Taking Aim at Molokai Archery Tournament
Molokai Bowhunters Archery Club hit its mark last Saturday as members hosted their 20th annual state tournament at the Kalae Bow Range. The event attracts more than 50 shooters from around the state and mainland each year.
The range consists of more than 10 acres of wooded, hilly terrain, with trails leading to marked targets of varying distances. Shooters compete in a variety of categories based on their bow type, such as freestyle, traditional or bowhunter. It’s an activity for all ages — one of the day’s youngest shooters was 4 years old, while the master seniors category featured archers age 70 and up.

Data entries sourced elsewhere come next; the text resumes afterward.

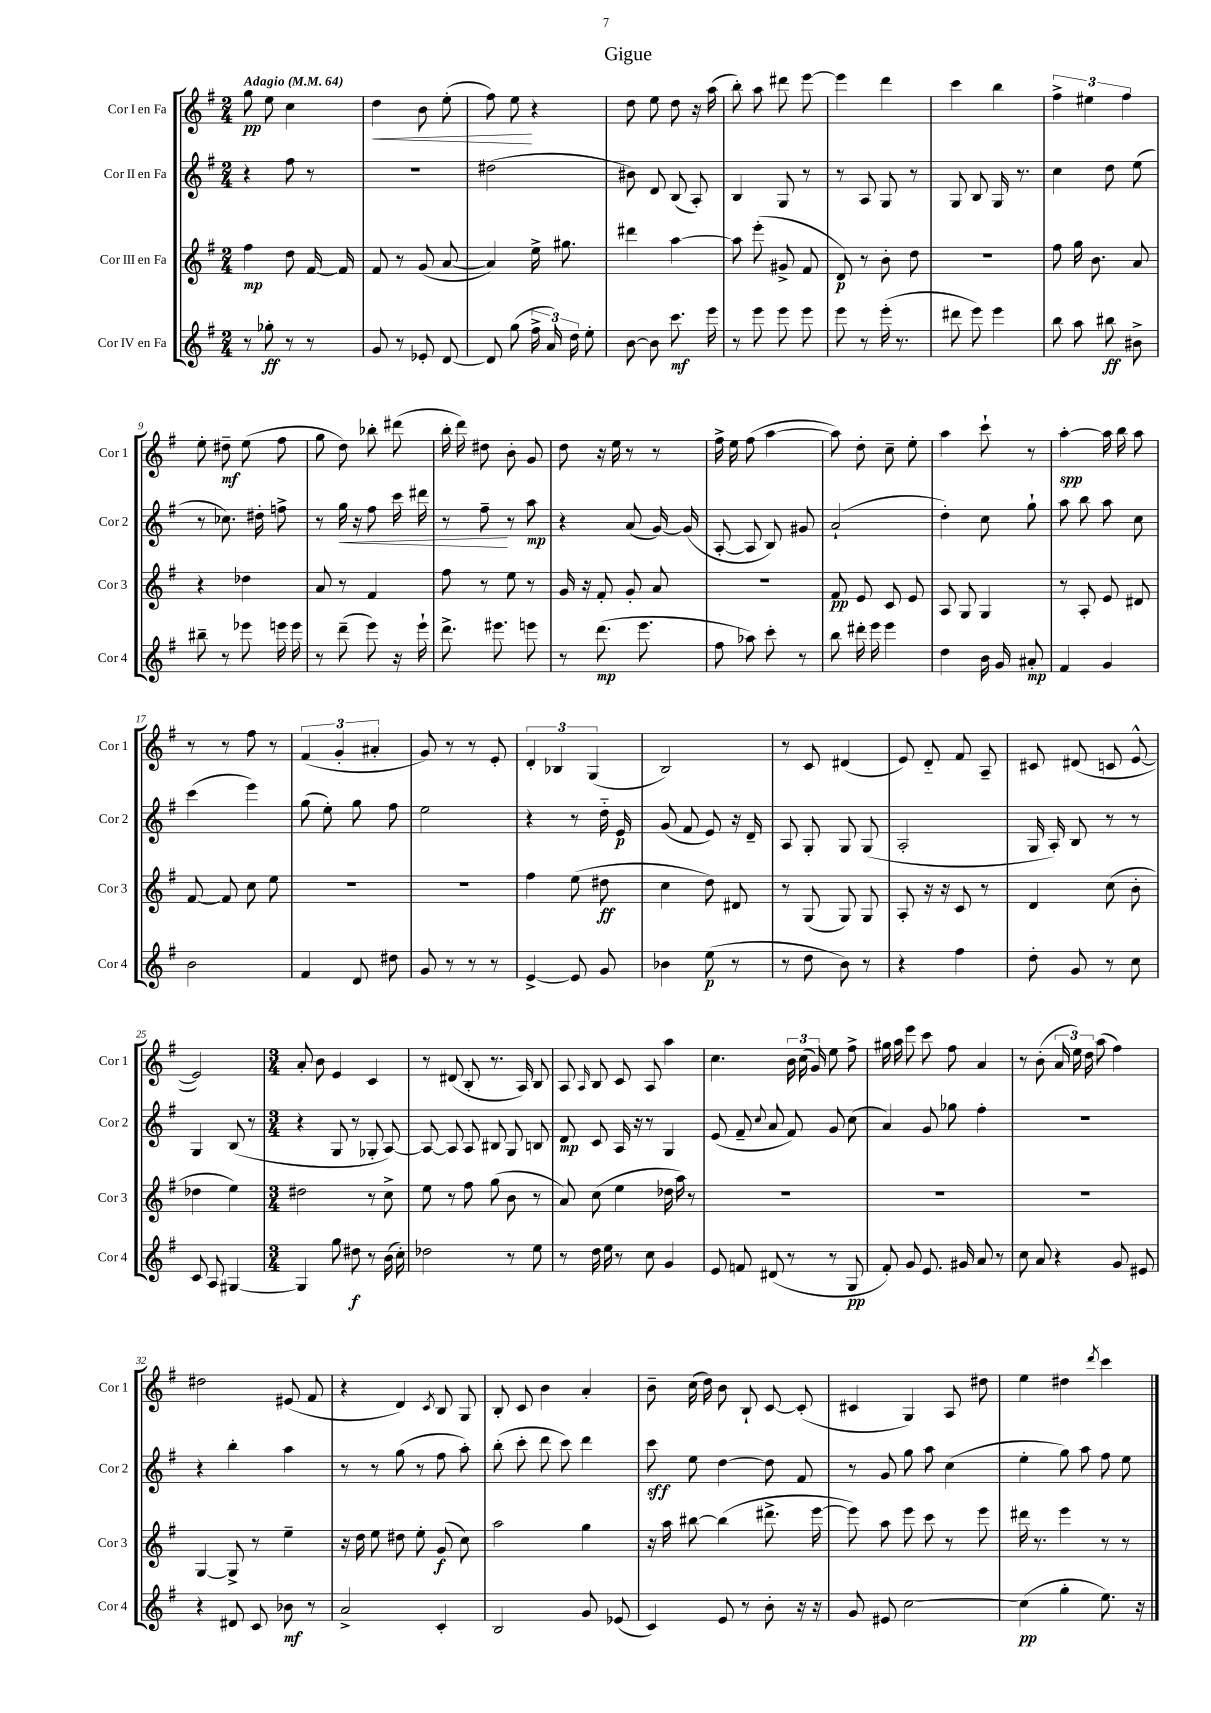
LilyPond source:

\header { title = "Gigue" }
<<
\new StaffGroup <<
\new Staff = "s0" \with { instrumentName = "Cor I en Fa" shortInstrumentName = "Cor 1" } {
    \clef treble \key g \major \numericTimeSignature \time 2/4 \tempo "Adagio" 4 = 64
    \autoBeamOff g''8\pp e''8 c''4 |
    d''4\< b'8 e''8-.( |
    fis''8) e''8\! r4 |
    d''8 e''8 d''8 r16 a''16( |
    b''8-.) a''8 dis'''8 e'''8~ |
    e'''4 d'''4 |
    c'''4 b''4 |
    \tuplet 3/2 { fis''4-> eis''4 fis''4 } |
    e''8-. dis''8--\mf e''8( fis''8 |
    g''8 d''8) bes''8-. dis'''8( |
    b''16-. d'''16) dis''8 b'8-. g'8 |
    d''8 r16 e''16 r8 r8 |
    fis''16-> e''16 fis''8( a''4~ |
    a''8) d''8-. c''8-- e''8-. |
    a''4 c'''8-! r8 |
    a''4~-.\spp a''16 b''16 a''8 |
    r8 r8 fis''8 r8 |
    \tuplet 3/2 { fis'4( g'4-. ais'4-. } |
    g'8) r8 r8 e'8-. |
    \tuplet 3/2 { d'4-. bes4 g4( } |
    b2) |
    r8 c'8 dis'4( |
    e'8) d'8-_ fis'8 a8-- |
    cis'8 dis'8( c'8 e'8~-^ |
    e'2) |
    \numericTimeSignature \time 3/4 a'8-. b'8 e'4 c'4 |
    r8 dis'8( b8-. r8. a16) b8 |
    a8 \grace { a16 } b8 c'8 a8 a''4 |
    c''4. \tuplet 3/2 { b'16 c''16( g'16) } e''8 fis''8-> |
    gis''16 a''16 e'''8 c'''8 fis''8 a'4 |
    r8 b'8-.( \tuplet 3/2 { a'16 e''16) d''16 } a''8( fis''4) |
    dis''2 eis'8( fis'8 |
    r4 d'4) \acciaccatura { c'8 } b8 g8 |
    b8-. c'8 b'4 a'4-. |
    b'8-- c''16( d''16) b'8 b8-! c'8~ c'8-.( |
    cis'4 g4) a8 dis''8 |
    e''4 dis''4 \acciaccatura { d'''8 } c'''4 \bar "|." |
}
\new Staff = "s1" \with { instrumentName = "Cor II en Fa" shortInstrumentName = "Cor 2" } {
    \clef treble \key g \major \numericTimeSignature \time 2/4
    \autoBeamOff r4 fis''8 r8 |
    R2 |
    dis''2( |
    bis'8) d'8 b8( a8-.) |
    b4 g8 r8 |
    r8 a8 g8 r8 |
    g8 b8 g16 r8. |
    c''4 d''8 e''8( |
    r8 ces''8.) dis''16-. f''8-> |
    r8 g''16\< r16 fis''8 c'''16 dis'''16 |
    r8 fis''8--\! r8 a''8\mp |
    r4 a'8( g'16~) g'16( |
    a8~-. a8 b8) gis'8 |
    a'2-!( |
    d''4-.) c''8 g''8-! |
    a''8 b''8 a''8 c''8 |
    c'''4( e'''4) |
    g''8( e''8-.) g''8 fis''8 |
    e''2 |
    r4 r8 d''16-_ e'16\p |
    g'8( fis'8 e'8) r16 d'16-- |
    a8 g8-. g8 g8( |
    a2-. |
    g16 a16-.) b8 r8 r8 |
    g4 b8( r8 |
    \numericTimeSignature \time 3/4 r4 g8 r8 ges8-. a8~) |
    a8~ a8 a8 bis8 g8 b8 |
    d'8\mp c'8 a16 r16 r8 g4 |
    e'8( fis'8-- \appoggiatura { c''8 } a'8 fis'8) g'8 c''8( |
    a'4) g'8 ges''8 fis''4-. |
    R2. |
    r4 b''4-. a''4 |
    r8 r8 g''8( r8 fis''8 a''8-.) |
    b''8-.( c'''8-. d'''8 c'''8) d'''4 |
    c'''8\sff e''8 d''4~ d''8 fis'8 |
    r8 g'8 g''8 a''8 c''4( |
    e''4-. g''8) a''8 fis''8 e''8 \bar "|." |
}
\new Staff = "s2" \with { instrumentName = "Cor III en Fa" shortInstrumentName = "Cor 3" } {
    \clef treble \key g \major \numericTimeSignature \time 2/4
    \autoBeamOff fis''4\mp d''8 fis'16~ fis'16 |
    fis'8 r8 g'8( a'8~ |
    a'4) e''16-> gis''8. |
    dis'''4 a''4~ |
    a''8 e'''8-.( gis'8-> fis'8 |
    d'8\p) r8 b'8-. d''8 |
    R2 |
    fis''8 g''16 b'8. a'8 |
    r4 des''4 |
    a'8 r8 fis'4 |
    fis''8 r8 e''8 r8 |
    g'16 r16 fis'8-. g'8-. a'8 |
    r2 |
    fis'8\pp e'8 c'8 e'8 |
    a8 g8 g4 |
    r8 a8-. e'8 dis'8 |
    fis'8~ fis'8 c''8 e''8 |
    R2 |
    R2 |
    fis''4 e''8( dis''8\ff |
    c''4 d''8) dis'8 |
    r8 g8( g8) g8 |
    a8-. r16 r16 c'8 r8 |
    d'4 c''8( b'8-. |
    des''4 e''4) |
    \numericTimeSignature \time 3/4 dis''2 r8 c''8-> |
    e''8 r8 fis''8 g''8( b'8 r8 |
    a'8) c''8( e''4 des''16 a''16) r8 |
    R2. |
    R2. |
    R2. |
    g4~ g8-> r8 e''4-- |
    r16 d''16 e''8 dis''8 e''8-. g'8\f( c''8) |
    a''2 g''4 |
    r16 a''16 bis''8~ bis''4( dis'''8.-> e'''16~ |
    e'''8) a''8 e'''8 c'''8 r8 e'''8 |
    dis'''16 r8. e'''4 r8 r8 \bar "|." |
}
\new Staff = "s3" \with { instrumentName = "Cor IV en Fa" shortInstrumentName = "Cor 4" } {
    \clef treble \key g \major \numericTimeSignature \time 2/4
    \autoBeamOff r8 ges''8-.\ff r8 r8 |
    g'8 r8 ees'8-. d'8~ |
    d'8 g''8( \tuplet 3/2 { fis''16-> a'16) d''16 } e''8-. |
    b'8~ b'8 c'''8.\mf e'''16 |
    r8 e'''8 e'''8 e'''8 |
    e'''8 r8 e'''16-.( r8. |
    dis'''8 e'''8) e'''4 |
    b''8 a''8 bis''8\ff bis'8-> |
    bis''8-- r8 ees'''8 e'''16 e'''16 |
    r8 d'''8--( e'''8) r16 e'''16-! |
    d'''8.-> eis'''8. e'''8 |
    r8 d'''8.\mp( e'''8. |
    fis''8 aes''8) c'''8-. r8 |
    b''8 dis'''16-. e'''16 e'''4 |
    d''4 b'16 g'16 ais'8-.\mp |
    fis'4 g'4 |
    b'2 |
    fis'4 d'8 dis''8 |
    g'8 r8 r8 r8 |
    e'4~-> e'8 g'8 |
    bes'4 e''8\p( r8 |
    r8 d''8 b'8) r8 |
    r4 fis''4 |
    d''8-. g'8 r8 c''8 |
    c'8 a8 gis4~ |
    \numericTimeSignature \time 3/4 gis4 g''8 dis''8\f r8 b'16( c''16-.) |
    des''2 r8 e''8 |
    r8 d''16 e''16 r8 c''8 g'4 |
    e'8 f'8 dis'8( r8 r8 g8\pp |
    fis'8-.) g'8 e'8. gis'16 a'8 r8 |
    c''8 a'8 r4 g'8 eis'8 |
    r4 dis'8 c'8 bes'8\mf r8 |
    a'2-> c'4-. |
    b2 g'8 ees'8( |
    c'4) e'8 r8 b'8-. r16 r16 |
    g'8 eis'8 c''2~ |
    c''4\pp( g''4-. e''8.) r16 \bar "|." |
}
>>
>>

Nelson Rapanot was one of the club’s founders more than 30 years ago and still continues to organize the annual shoots.
“I feel an obligation to carry on the tradition,” he said. “This is the only game in town.”
The tournament is a sanctioned shoot by the National Field Archery Association (NFAA) — one of about half a dozen sanctioned competitions around the state each year. The fact that it’s sanctioned means it attracts shooters from around the state and even the mainland to participate and use it to build their resume, said Rapanot. An accomplished resume means sponsorship for some shooters.
A sanctioned event also means a lot of rules, and after the morning pule and before the horn sounded the start of the shoot, organizers reviewed a laundry list of rules and scorekeeping guidelines competitors had to follow.
One of the Molokai tournament’s highest profile shooters last Saturday was 19-year-old Alexis Ruiz of Arizona. She’s the Junior World Champion and U.S. women’s national record holder in compound archery.
“I don’t do this type of shooting [normally],” she said, adding she shoots on a field or indoor range for practice and competition. “This is fun. I like the hills and trees.”
Rapanot said she’s not alone in liking Molokai’s range.
“They look forward to our shoot every year,” he said of the off-island shooters. “I think we have the most unique range [in terms of size and terrain.]”
NFAA State Director George Kong said another thing that attracts so many archers to Molokai are “the good people over here.” He said shooters pay their own way to visit the island and participate in the event each year.
There’s a lot of prep work involved in hosting the tournament, from maintaining the acreage and target bails to organizing the all important meal after the event, according to Rapanot. They have the same menu each year and it’s something off-island participants look forward to, he said: kole, deer meat and dear meat chili.
Of the 50 to 60 shooters who participate in the annual event, only a handful are from Molokai.
At one time, Rapanot said the Molokai Bowhunters Archery Club had more than 40 members. Now, there’re only about 15 active. New members are always welcome, he said.
One new member, Brianna Dudoit, is hooked on the sport.
“Becoming a bowhunter, I really fell in love with it,” said Dudoit, whose husband, Kenny, is the club’s president. “My husband got a new bow and I tried it out and Nelson took us under his wing…. This is my first actual tournament entering so I’m excited. It’s kind of a big thing for our bow club.”
Though people may think the archery club is only open to top shots, Rapanot said that’s not the case.
“It’s family oriented,” he explained. “Everyone is welcome, it’s not for elite shooters. It’s about family, camaraderie and fun…. Kids nowadays are always on the iPad all day. This teaches them to get outside, to be disciplined.”